I elect to skip the clinic and catch up on sleep. I send them a raven message to warn that I’m sick, and go to sleep as the sun comes up. When I wake, sooner than I would have liked, I stay in my room with a good book and a cup of cocoa, opting for a me-day.

The sun’s going down again when someone knocks on my door and enters without invitation. Callan wordlessly joins me on top of the bed where I’m sitting up to read. He puts his head on my lap and breathes out. “It made me think about him. About what happened eleven years ago.”

He still can’t say the simple truth: I killed his twin.

“He would have been proud of you, you know.”

I look away from my book, frowning down at Cal.

“Not the whole giving up on your magik thing. He would have hated that. I’m fairly certain he’d haunt your ass if he knew. But saving Gil. I know it must have been scary for you, but you still did it. You were selfless.”

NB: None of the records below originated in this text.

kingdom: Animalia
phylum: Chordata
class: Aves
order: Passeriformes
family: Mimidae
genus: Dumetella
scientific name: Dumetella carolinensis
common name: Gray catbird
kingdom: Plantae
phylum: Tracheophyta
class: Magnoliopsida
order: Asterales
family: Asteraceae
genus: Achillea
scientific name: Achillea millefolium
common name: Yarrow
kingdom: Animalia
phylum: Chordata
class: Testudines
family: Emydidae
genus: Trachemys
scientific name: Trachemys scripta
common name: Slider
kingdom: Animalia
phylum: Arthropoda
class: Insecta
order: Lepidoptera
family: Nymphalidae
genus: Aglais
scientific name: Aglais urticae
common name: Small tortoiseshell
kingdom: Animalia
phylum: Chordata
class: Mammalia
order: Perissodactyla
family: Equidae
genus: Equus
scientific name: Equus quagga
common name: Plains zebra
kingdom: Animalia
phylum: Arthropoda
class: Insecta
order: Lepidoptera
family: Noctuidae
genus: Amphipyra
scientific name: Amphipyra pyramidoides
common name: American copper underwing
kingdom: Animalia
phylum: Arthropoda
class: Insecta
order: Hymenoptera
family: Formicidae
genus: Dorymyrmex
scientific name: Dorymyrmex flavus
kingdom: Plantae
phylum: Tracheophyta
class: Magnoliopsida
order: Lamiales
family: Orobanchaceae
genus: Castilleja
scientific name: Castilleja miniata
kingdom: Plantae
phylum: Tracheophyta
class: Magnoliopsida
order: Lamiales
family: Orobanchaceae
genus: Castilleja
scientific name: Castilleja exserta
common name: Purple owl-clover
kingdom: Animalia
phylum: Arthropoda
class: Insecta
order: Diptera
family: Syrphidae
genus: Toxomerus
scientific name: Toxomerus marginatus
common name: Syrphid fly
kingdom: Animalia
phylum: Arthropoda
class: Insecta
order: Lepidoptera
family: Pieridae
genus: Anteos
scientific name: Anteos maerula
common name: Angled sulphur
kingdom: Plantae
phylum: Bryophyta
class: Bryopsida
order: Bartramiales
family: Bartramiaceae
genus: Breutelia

I can’t manage a smile. He’s kinder than Mar, but he’s nonetheless saying he believes I’m selfish for not using the abilities I was born with.

“I get it, you know. I could have killed Gil yesterday. If it weren’t for you, I would have. I love the idiot, and I would have murdered him. I’m not even eleven, like you were back then. I’m twice that age. I’m supposed to have my shit together by now.”

“You and me both,” I chuckle.

I keep reading, and Callan falls asleep like a kitten on my lap, vulnerable as ever.